Ken Burns comments, “Yes, price is certainly a consideration but the quality and speed are typically competing for importance. It is really more about the machine capabilities and what industries/applications we want to focus on with them”.
Finally, what are your recommendations for a complete beginner? What are the criteria to consider?
“If you are a total beginner in the world of 3D printing you should determine at least two main parameters: 1) the budget of your project 2) application of the 3D print”, suggested Artem Arno. Also, “Every 3D printing process can be tricky for the total beginner but FDM, SLA, DLP and technologies alike might be the best options for the inexperienced user”.
For our expert at Forecast 3D, he agrees that there are now many options for begineers on the market, “We have seen a lot of new printers come into the marketplace that have really positioned themselves around simplicity. Even many of the larger 3D OEMs have made equipment that allows for faster adoption. Before making a recommendation it is better to understand what one might need while starting out. For example, there are a lot of great beginner printers on the market but some of them are very limited by software solutions for them. If you are software savvy then this might be a great printer to start with. If not, it could prove to be very challenging”.

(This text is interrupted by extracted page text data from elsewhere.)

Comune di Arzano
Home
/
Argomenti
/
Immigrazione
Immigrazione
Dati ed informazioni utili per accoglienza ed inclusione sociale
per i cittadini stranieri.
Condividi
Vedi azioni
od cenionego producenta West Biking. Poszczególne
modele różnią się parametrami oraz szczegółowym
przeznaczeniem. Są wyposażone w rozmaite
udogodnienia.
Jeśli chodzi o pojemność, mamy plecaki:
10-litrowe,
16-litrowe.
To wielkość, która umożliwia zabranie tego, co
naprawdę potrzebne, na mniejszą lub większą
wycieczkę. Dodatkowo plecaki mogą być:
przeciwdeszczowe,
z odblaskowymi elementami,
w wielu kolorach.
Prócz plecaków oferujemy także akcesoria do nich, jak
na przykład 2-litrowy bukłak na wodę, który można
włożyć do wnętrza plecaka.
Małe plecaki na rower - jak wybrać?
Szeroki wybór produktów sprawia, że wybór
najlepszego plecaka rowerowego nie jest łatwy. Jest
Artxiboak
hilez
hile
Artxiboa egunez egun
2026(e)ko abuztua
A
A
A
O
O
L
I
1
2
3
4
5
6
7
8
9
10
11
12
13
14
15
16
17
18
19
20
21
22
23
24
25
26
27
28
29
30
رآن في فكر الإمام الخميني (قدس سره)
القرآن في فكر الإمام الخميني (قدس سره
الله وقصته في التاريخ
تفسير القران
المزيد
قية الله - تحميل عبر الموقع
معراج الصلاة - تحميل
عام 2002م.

For Alec Richter, a complete beginner should go for an FDM machine, “It’s the most accessible, it has the largest pool of other users. FDM 3D printers are, when you get down to it, really simple, they’re a precise hot glue gun strapped to a couple motors”. He adds, “For me, the most important thing to consider when choosing a 3D technology for the first time is to be real with your budget and understand when what you want doesn’t fit within your price range. If you have a budget of $500, don’t expect the printer to do all the same things as a $2,500 printer”. In other words, you cannot expect things like a sensor to detect when your filament has run out and pausing the print until you reload material, or dual extrusion for multiple materials or colours on any sort of small-budget printer.